When she had to return to Zanzibar because she could not get through the entrance examination, it was a tragedy. The failing was sad. It made her feel stupid, when she could see silly girls passing just because they could do long division better than she could, and only because their parents paid for extra private tuition. So that was bad enough, but the real tragedy was leaving Abbas, who had told her in one of his letters that she was always in his tormented heart (and he was in hers, she told him). The cousins thought that their parting was a serious enough calamity for the lovers to be be allowed a tryst, nothing too irresponsible, perhaps left on their own for a few minutes on a walk on the beach.

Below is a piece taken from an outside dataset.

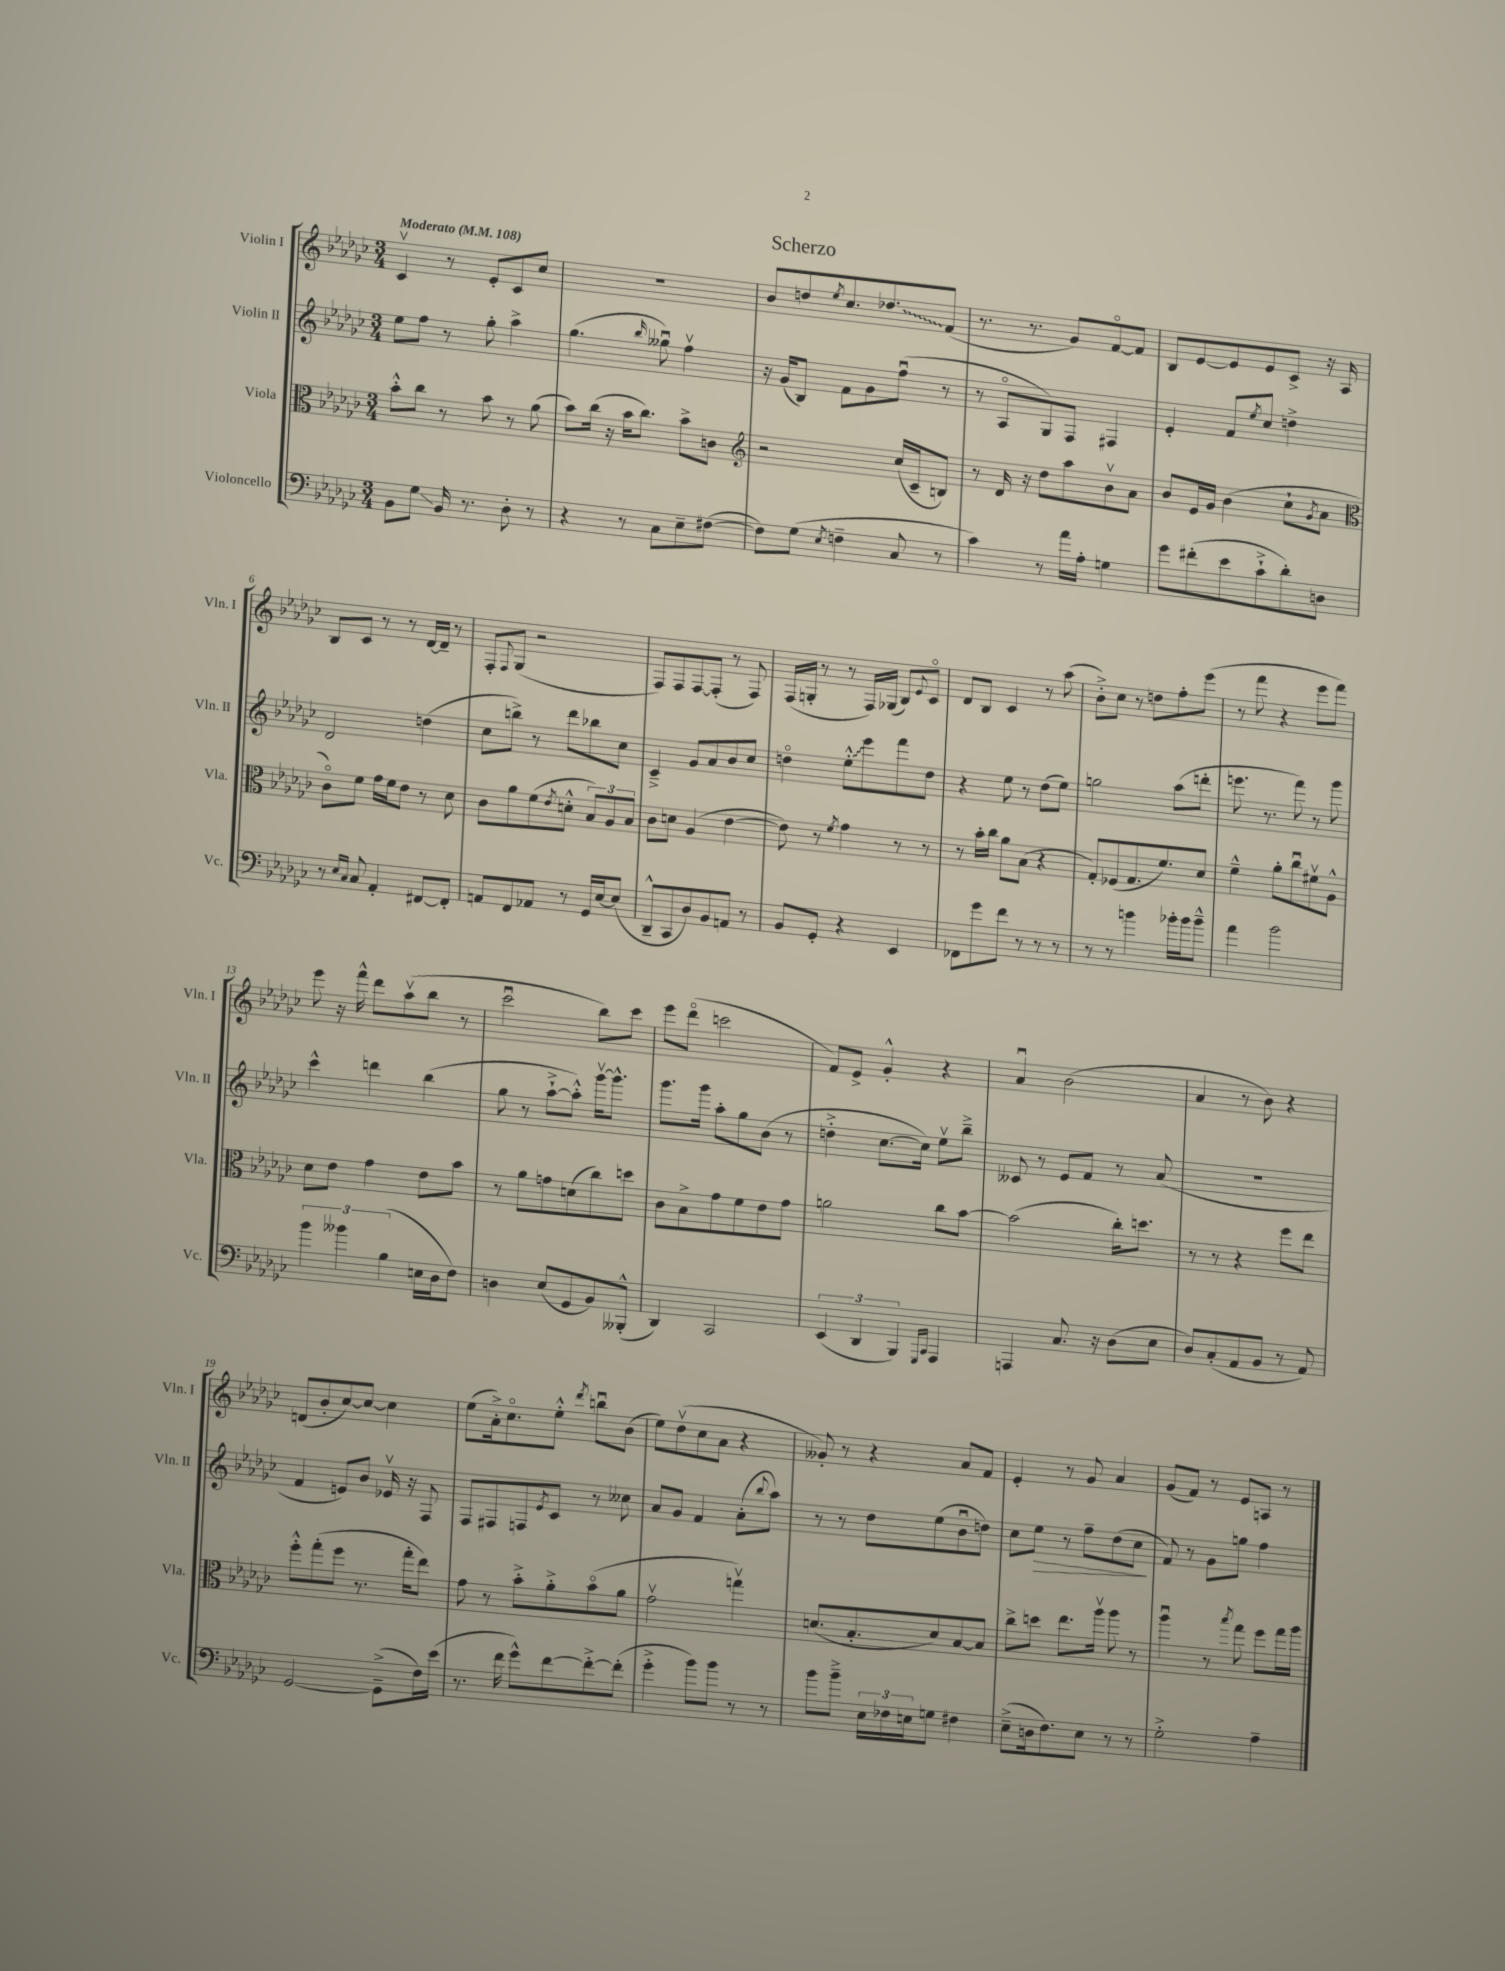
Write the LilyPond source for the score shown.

They began negotiations with Abbas’s sisters, but Aunt Saida found out and forbade the plan. Well, she didn’t really find out anything in particular, she guessed that something daring was being planned and issued a blanket prohibition on pain of the direst punishment. Nobody wanted to upset her, or make trouble for the lovers. So they did not even get the chance to walk hand in hand on the beach or anything people in love like to do. Amin was sceptical about this last bit, thinking that Farida was trying to spare his brotherly honour and protect Abbas from fraternal outrage. Walking hand in hand was a marriagable offence in certain quarters.